Text shown
•••••
# Albeniz Recommendations



## BrahmsWasAGreatMelodist (Jan 13, 2019)

I like Iberia (especially the first piece) and Espana. What else?


----------



## hammeredklavier (Feb 18, 2018)




----------



## Sid James (Feb 7, 2009)

Just as your thread came up, I was listening to _Rapsodia Espanola_ (orchestrated by Cristobal Halffter). I love its sense of drama and the wild emotional contrasts.




I've got it on this disc: https://www.eloquenceclassics.com/releases/concertos-from-spain/


----------



## BrahmsWasAGreatMelodist (Jan 13, 2019)

hammeredklavier said:


>


Yes I've heard these too but forgot about them. Que bonito...

Were these transcriptions done by the composer? I don't think so, but they still sound great nonetheless.


----------



## Rogerx (Apr 27, 2018)
•••••
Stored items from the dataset

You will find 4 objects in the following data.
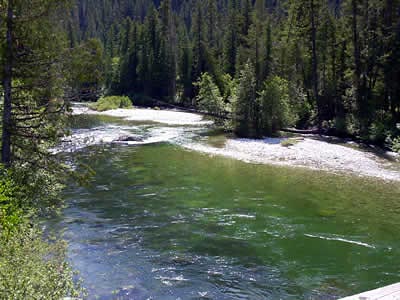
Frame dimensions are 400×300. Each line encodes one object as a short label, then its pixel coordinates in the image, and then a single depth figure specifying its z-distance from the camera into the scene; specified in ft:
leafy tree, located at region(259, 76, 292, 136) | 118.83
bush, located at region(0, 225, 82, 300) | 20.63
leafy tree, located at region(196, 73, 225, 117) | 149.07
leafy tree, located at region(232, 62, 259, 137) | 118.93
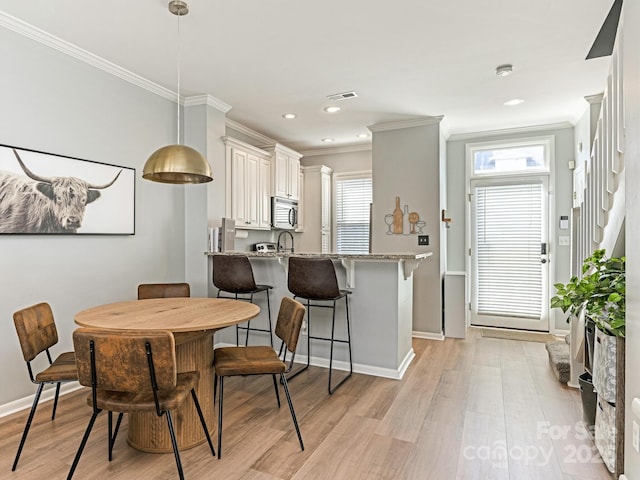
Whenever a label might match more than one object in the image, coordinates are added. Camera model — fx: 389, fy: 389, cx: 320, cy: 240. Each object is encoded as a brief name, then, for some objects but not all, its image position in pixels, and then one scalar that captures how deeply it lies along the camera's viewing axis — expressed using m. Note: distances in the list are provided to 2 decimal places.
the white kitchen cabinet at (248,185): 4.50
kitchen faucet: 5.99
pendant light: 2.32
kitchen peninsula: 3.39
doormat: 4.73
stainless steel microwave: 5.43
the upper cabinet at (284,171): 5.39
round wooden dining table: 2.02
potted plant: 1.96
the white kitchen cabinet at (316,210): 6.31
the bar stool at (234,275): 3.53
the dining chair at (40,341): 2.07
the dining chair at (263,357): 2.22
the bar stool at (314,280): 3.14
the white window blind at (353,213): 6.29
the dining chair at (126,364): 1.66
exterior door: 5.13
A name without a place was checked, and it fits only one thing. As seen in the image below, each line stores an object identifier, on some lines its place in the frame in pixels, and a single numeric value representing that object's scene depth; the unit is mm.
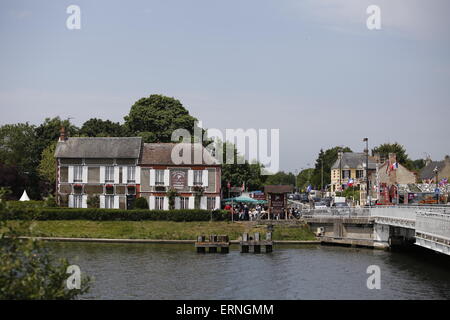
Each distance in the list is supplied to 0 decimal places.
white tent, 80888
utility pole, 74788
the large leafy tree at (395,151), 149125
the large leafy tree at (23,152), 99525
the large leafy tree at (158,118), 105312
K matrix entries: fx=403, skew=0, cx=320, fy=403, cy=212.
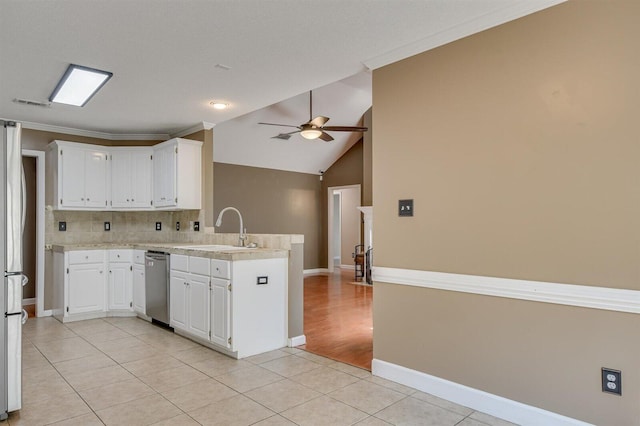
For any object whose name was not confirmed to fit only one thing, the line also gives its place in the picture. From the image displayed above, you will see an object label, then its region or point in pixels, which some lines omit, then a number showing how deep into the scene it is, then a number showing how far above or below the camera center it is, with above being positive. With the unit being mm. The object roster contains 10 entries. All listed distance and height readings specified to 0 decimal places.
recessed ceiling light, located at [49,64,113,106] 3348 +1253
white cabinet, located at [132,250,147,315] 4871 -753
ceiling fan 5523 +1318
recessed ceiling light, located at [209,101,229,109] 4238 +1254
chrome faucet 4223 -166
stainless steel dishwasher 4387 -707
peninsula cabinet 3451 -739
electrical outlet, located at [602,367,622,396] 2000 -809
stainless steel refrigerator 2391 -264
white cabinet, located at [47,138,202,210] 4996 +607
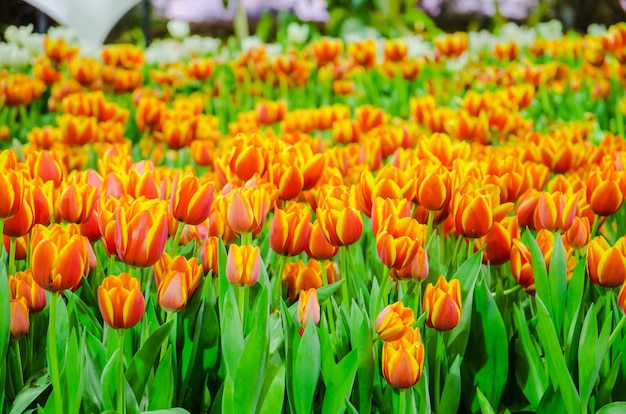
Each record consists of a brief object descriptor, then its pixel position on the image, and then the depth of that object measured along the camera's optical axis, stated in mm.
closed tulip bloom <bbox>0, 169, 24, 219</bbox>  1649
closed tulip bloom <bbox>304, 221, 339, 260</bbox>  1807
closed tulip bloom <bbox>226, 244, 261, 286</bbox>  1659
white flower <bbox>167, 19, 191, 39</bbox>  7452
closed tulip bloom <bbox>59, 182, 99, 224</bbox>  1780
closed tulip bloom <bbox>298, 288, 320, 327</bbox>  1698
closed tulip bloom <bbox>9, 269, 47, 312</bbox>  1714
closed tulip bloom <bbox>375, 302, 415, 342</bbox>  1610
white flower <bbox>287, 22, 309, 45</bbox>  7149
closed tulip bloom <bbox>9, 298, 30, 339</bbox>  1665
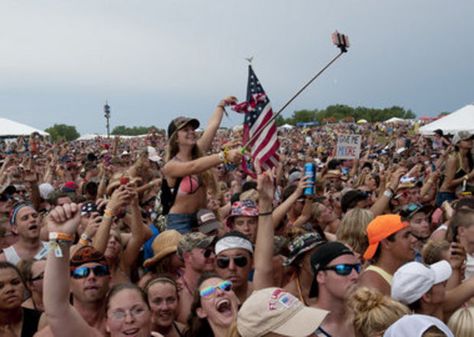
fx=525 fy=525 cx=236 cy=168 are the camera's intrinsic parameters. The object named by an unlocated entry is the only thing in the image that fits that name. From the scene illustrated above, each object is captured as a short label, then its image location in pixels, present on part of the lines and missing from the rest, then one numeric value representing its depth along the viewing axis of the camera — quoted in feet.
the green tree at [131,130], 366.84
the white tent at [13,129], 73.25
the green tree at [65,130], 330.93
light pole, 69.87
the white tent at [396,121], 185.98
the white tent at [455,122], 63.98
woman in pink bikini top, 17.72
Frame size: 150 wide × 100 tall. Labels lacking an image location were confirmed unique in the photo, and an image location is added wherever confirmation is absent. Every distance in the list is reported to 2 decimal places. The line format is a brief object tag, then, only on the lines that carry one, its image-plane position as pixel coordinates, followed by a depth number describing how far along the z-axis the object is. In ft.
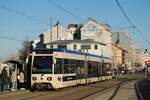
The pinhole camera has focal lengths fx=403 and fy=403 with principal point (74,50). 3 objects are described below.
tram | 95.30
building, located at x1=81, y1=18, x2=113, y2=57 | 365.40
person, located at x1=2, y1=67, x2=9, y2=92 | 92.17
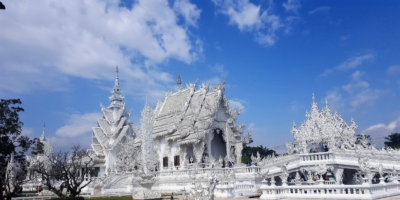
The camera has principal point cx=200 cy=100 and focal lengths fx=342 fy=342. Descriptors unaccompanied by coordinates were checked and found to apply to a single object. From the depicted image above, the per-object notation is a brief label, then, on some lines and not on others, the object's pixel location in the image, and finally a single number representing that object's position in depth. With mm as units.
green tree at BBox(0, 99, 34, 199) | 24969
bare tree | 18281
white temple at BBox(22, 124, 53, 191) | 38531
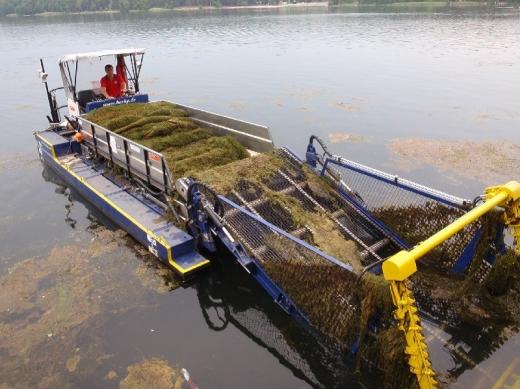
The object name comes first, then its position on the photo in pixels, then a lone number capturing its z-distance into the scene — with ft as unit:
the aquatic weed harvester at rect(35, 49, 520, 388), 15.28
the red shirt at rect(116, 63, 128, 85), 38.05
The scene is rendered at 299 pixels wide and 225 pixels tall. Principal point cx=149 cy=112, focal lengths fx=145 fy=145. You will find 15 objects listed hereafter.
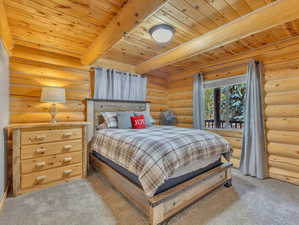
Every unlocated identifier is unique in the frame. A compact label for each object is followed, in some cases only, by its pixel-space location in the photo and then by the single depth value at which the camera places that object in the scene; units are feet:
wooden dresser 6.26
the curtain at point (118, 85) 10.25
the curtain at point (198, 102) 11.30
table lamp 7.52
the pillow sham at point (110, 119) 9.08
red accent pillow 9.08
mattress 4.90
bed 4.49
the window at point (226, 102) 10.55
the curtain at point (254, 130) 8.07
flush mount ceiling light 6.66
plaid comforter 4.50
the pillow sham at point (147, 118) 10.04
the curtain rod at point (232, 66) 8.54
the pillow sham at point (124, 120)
•••••
Work to complete
Please repeat everything in the Albeniz forum thread from "Yes I've heard" down to "(Apr 27, 2018)", word for word.

Response for this exercise
Yes I've heard these too but forgot about them. Que bonito...

Were these transcriptions done by the composer? I don't think so, but they still sound great nonetheless.


----------



## Rogerx (Apr 27, 2018)